Bill Tinsley More Content Now
Bill Tinsley

We recently visited the house where we lived 42 years ago. There were no trees then, only six foot saplings recently planted on what had been flat farmland. Those saplings have grown to mighty oaks and maple. Their limbs stretch from curb to curb forming shaded arbors. They have transformed the landscape.

I have always been struck by the beauty of trees: majestic pecans, towering oaks and whispering pines of Texas, the blue spruce, crab apple and maple of Minnesota, the cottonwood and quaking aspen of Colorado.

Trees are majestic, mysterious and essential to our existence on earth. They sprout from tiny seeds that can be held in the hand. They send their roots deep beneath the earth and extend their limbs to the sky as if in prayer, transforming soil and light into substance. They bear the snow of winter and explode with blossoms in spring. They whisper in a gentle breeze and howl when the storm whips their branches. Their life-giving leaves filter the air to produce the oxygen that we breathe.

They give shelter to the birds that build their nests, perch among their leaves and sing their songs. Forests form the homes and habitat for wildlife. For thousands of years the trees have provided the wood with which we build our homes, fashion our furniture, warm ourselves in winter and produce the paper to preserve our written records. They feed both man and beast with their nuts and fruit.

Trees remind us of those who have gone before, those who planted them and those who lived among them. We sit in their shade in summer as our mothers and fathers sat in an earlier day.

The oldest trees date back more than two millennia. The “Arbol del Tule,” a Montezuma Cypress in Mexico has the widest trunk on earth and may be 3,000 years old. Some of the olive trees in Gethsemane are at least 900 years old and likely descended from the very trees that shadowed Jesus when he prayed.

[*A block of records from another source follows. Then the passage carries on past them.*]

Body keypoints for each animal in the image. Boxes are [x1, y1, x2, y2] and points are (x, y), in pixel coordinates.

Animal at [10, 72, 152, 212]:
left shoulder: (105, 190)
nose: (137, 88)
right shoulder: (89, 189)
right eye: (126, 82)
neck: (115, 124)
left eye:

The “Cotton Tree” in Sierra Leone marks the place where freed slaves gathered beneath its branches to give thanks for their freedom in 1792. “General Sherman,” the Giant Sequoia, one of the largest trees on earth is believed to be between 2,300 and 2,700 years old. The 500 year old “Treaty Oak” in Austin, Texas was once the sacred meeting place for Comanche and Tonkawa Indians. Stephen F. Austin met with them beneath its branches to form the first peace treaty for his colony.

The redemptive story of the Bible begins and ends with trees. It starts with the “Tree of the Knowledge of Good and Evil” in Genesis and ends with the “Tree of Life” in Revelation. Psalm 96 proclaims, “Let the field exult, and all that is in it. Then all the trees of the forest will sing for joy before the Lord, for He is coming!”

In the fullness of time God chose a tree in the form of the Cross to accomplish our redemption. The Bible says, “Christ redeemed us from the curse of the Law, having become a curse for us—for it is written, ‘Cursed is everyone who hangs on a tree’— in order that in Christ Jesus the blessing of Abraham might come to the Gentiles.” (Galatians 3:13-14).

Trees remind us of God’s goodness and grace by which he created the beauty of the earth and redeemed us for his glory.